Monday, June 13, 2011

poem a day project

Hi out there. It's been awhile. I've been asleep (code for sleep-reading school assignments) for a long time. Good morning to you, blue birds. Thanks for checking in despite my overwhelmingly long silences.

During my brief summer interlude between spring and summer semesters, I finished several poetry books in my swollen stack of "current reading", which was a relief considering I have been stubbornly reading some of them since Phoenix was an an infant (4.5 yrs ago). Reading poetry creates a wellspring and I want to make homes for the chipped and tattered sentences, to make poems from the bits I have been toting like so much mind flutter over the years. Subject headings and cataloging codes also spurn writing energies for me, but that's another story.

Wait, let me back up. I am usually engaging with poetry in some way even when I am ass-deep in creating PowerPoint presentations or writing research papers. It's not something I can ever turn off. Which is why I try to write down the bits (even when they piss me off, even when I am pushing my son's trike up a hill)because that's when it comes, that's when I need to write it or lose it.

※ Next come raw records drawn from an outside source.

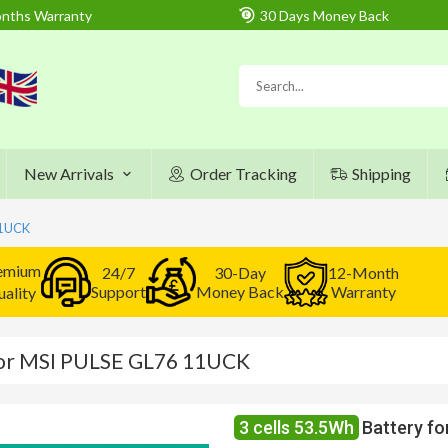
nths Warranty
30 Days Money Back
New Arrivals
Order Tracking
Shipping
11UCK
emium
24/7
30-Day
12-Month
Support
Money Back
Warranty
ality
for MSI PULSE GL76 11UCK
3 cells 53.5Wh
Battery f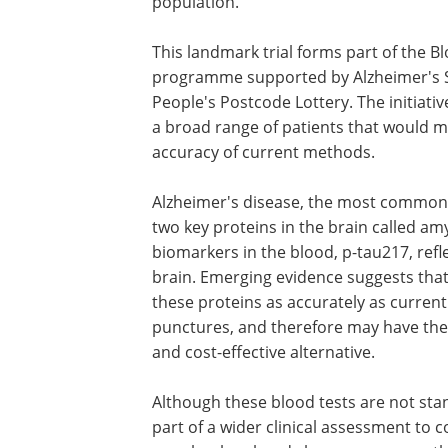
population.
This landmark trial forms part of the B
programme supported by Alzheimer's So
People's Postcode Lottery. The initiative
a broad range of patients that would m
accuracy of current methods.
Alzheimer's disease, the most common c
two key proteins in the brain called a
biomarkers in the blood, p-tau217, refl
brain. Emerging evidence suggests that
these proteins as accurately as curre
punctures, and therefore may have the p
and cost-effective alternative.
Although these blood tests are not sta
part of a wider clinical assessment to 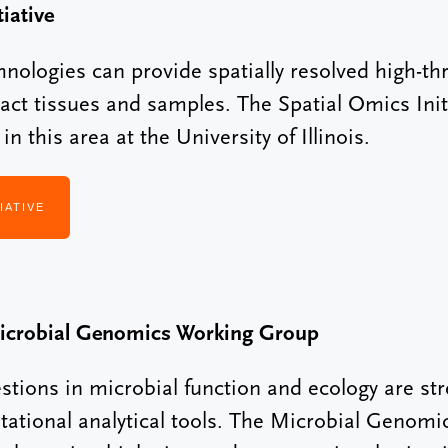
iative
hnologies can provide spatially resolved high-
tact tissues and samples. The Spatial Omics Init
n this area at the University of Illinois.
IATIVE
icrobial Genomics Working Group
ions in microbial function and ecology are stre
tational analytical tools. The Microbial Genom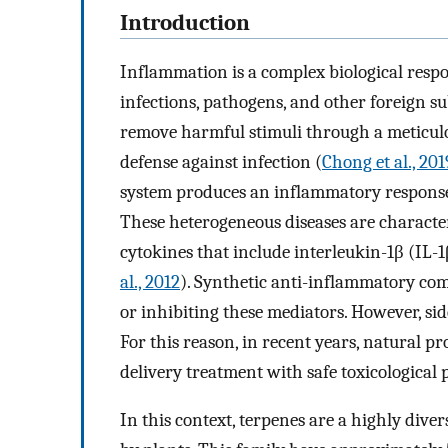
Introduction
Inflammation is a complex biological resp
infections, pathogens, and other foreign su
remove harmful stimuli through a meticulous
defense against infection (
Chong et al., 201
system produces an inflammatory response i
These heterogeneous diseases are charact
cytokines that include interleukin-1β (IL-
al., 2012
). Synthetic anti-inflammatory c
or inhibiting these mediators. However, sid
For this reason, in recent years, natural p
delivery treatment with safe toxicological p
In this context, terpenes are a highly dive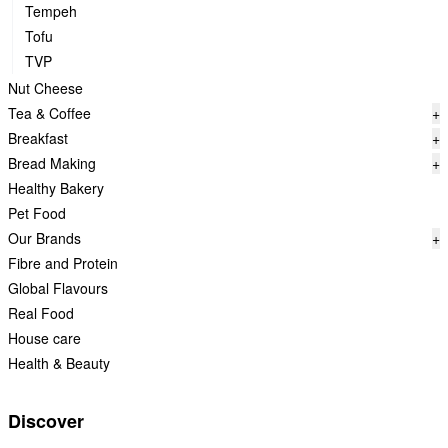
Tempeh
Tofu
TVP
Nut Cheese
Tea & Coffee
+
Breakfast
+
Bread Making
+
Healthy Bakery
Pet Food
Our Brands
+
Fibre and Protein
Global Flavours
Real Food
House care
Health & Beauty
Discover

So, I have bits. And fragments. And effluvia. And cloying word yuck clutter. Notebooks full. I'm tired of it. So, I'm shifting again. I called out to poets on Facebook to engage in a poem/prose swap and received a handful of responses. As people's availability shifts, poets are starting/leaving/rejoining the project. We have just begun, and it is currently just one other poet and I. This one on one exchange has been a unique experience as it differs so completely from a group MFA crit with all its requisite politics. We are exchanging poems via virtual means on an (almost) daily basis. This instantaneity has been an interesting form to work with. I am excited to continue the conversation and see how far it can go. We're open if you want to join in.


this is yesterday's poem:


The ardor a suture a wake
We shook the bones we carried your leaves

The song an insect choir a homicidal chanting, algae stirred
Even the grass of a brushstroke developed a hankering

After sex we washed the parts, we parted
Rubbing alcohol handshake, my shower curtain.

Later your remains on the freeway, disco fries and milkshakes.
Later your phone booth residue, habitual larvae jumping.